В Музиле, которого он вернул, —это была одна из его любимых книг —ты, напуганная мыслью, что в последней надежде на спасение он мог оставить между страницами записку, на второй день после его смерти обнаружила несколько пометок, явно сделанных его рукой; среди них была фраза, снабженная на полях восклицательным знаком: «Выбрать можно одно из двух: либо сопережить это гнусное время (с волками выть), либо стать невротиком. Ульрих идет по второму пути».
Невольно ты говоришь себе, что и эти слова, обнаружь ты их сразу, не заставили бы тебя бросить все, бегом пробежать два шага до его дома-непременно в тот четверг, до наступления вечера, пока еще было не поздно,— поднять тревогу, любой ценой ворваться в дом и — с риском выставить себя на посмешище — предотвратить беду. Слишком уж ловко он притворялся, особенно в минуты прощания. Он все ждал, что ему захочется перечитать эту книгу', сказал М., оттого и держал ее так долго. Засим последовала цепочка фраз в сослагательном наклонении.
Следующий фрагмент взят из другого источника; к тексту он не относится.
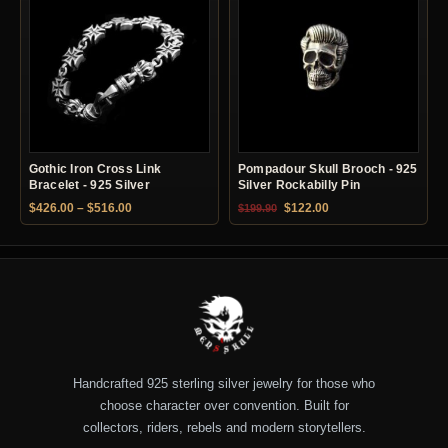
Gothic Iron Cross Link
Pompadour Skull Brooch - 925
Bracelet - 925 Silver
Silver Rockabilly Pin
Price range: $426.00 through $516.00
Original price was: $199.90.
Current price is: $12
$
426.00
–
$
516.00
$
122.00
$
199.90
Handcrafted 925 sterling silver jewelry for those who
choose character over convention. Built for
collectors, riders, rebels and modern storytellers.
Если б у тебя лопнуло терпение, ты бы сама за ней пришла, сказала ты. В ответ он издал короткий смешок и заметил, что мог бы, выходит, спокойно дожидаться, когда твоему терпению придет конец. Уже стоя на лестнице, он попросил передать поклон Рут, своей бывшей ученице: ты же, мол, наверняка увидишь ее раньше, чем он. (Чем он, знавший, что вообще никогда ее не увидит.)
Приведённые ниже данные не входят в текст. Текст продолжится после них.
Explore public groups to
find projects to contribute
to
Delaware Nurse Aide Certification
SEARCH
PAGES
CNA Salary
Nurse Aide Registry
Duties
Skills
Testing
Тут его притворство лоб в лоб столкнулось с твоим. Ты обронила какое-то шутливое замечание, а сама думала, что эта девушка, должно быть, все-таки заставила его отказаться от бредовых фантазий насчет самоубийства. Он вынудил тебя увидеть то, что ты хотела увидеть, и это—вершина притворства. Людей, не боящихся правды, оно не в силах надолго ввести в заблуждение. Но ведь каждый хоть какой-нибудь правды, а боится, вот почему притворство одного, как правило, стыкуется с отпирательствами другого — в таких-то случаях н говорят: они подходят друг к другу. В этом смысле, подытоживаешь ты задним числом, те двое, обрекая себя на смерть, подходили друг к другу.
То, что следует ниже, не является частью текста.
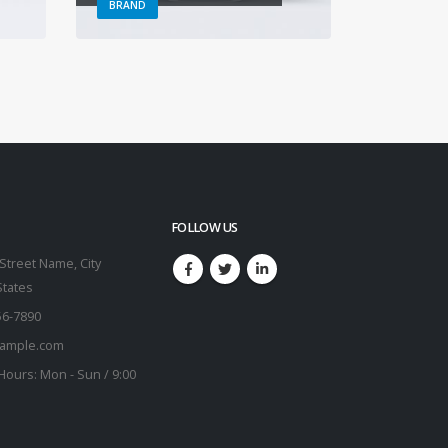
BRAND
BRAND
FOLLOW US
Street Name, City
States
56-7890
ample.com
Hours:
Mon - Sun / 9:00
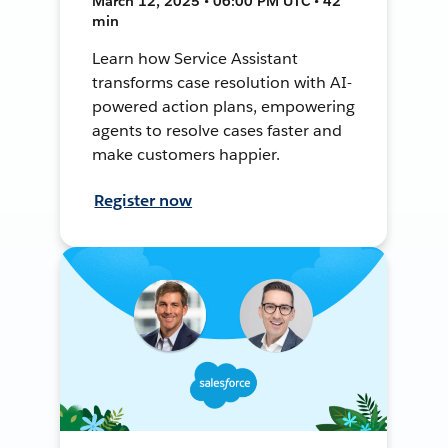
March 12, 2025 • 06:00 PM UTC • 42
min
Learn how Service Assistant
transforms case resolution with AI-
powered action plans, empowering
agents to resolve cases faster and
make customers happier.
Register now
М., едва ли ожидал, что после первого потрясения, после кошмара весть, подобная сообщению о его смерти, способна зажечь радость жизни, а потом —негодование. Он очень тонко улавливал разницу между твоим эпизодическим отчаянием и своим перманентным бессилием перед жизнью: когда бы ни пришел, он обнаруживал у тебя на столе множество свежеисписанных страниц, а сам давно уже проводил вечера в праздности и, лежа на диване, отгородившись большущими наушниками, слушал музыку. Заходить он перестал, теперь ты знаешь почему. Больше не хотел или не мог подвергать сомненьям свое отчаяние. Его улыбка при встречах с тобой, если толковать ее с позиций нынешнего дня, была улыбкой отступнице, которой до конца не продержаться. Жалостью к человеку, который не способен на абсолютное понимание, то есть может ответить абсолютным неверием. Вне всякого сомнения, в тот последний вечер он спросил себя, как ты воспримешь событие, подвластное лишь ему одному. Быть может, он даже сознавал, что в этом уходе со сцены, на которой ему не предложили подходящей роли, присутствует некая доля суетного тщеславия. Слишком гордый, чтобы взывать к сочувствию окружающих, он, наверное, видел в этом последнее средство взять над ними власть, хотя бы на несколько часов или дней. Вполне возможно, он ожидал, что после его смерти кое-кто из знакомых станет мысленно рисовать себе, как все это было: о чем он думал, растворяя таблетки в стакане с водой, из которого первой пила, очевидно, она, а вторым он; как он затем, руководствуясь ее медицинским опытом, натянул себе и ей на голову пластиковые пакеты и завязал их под подбородком — может статься, всего-навсего резонная попытка ускорять смерть, но, услышав об этом, любой содрогнется от ужаса.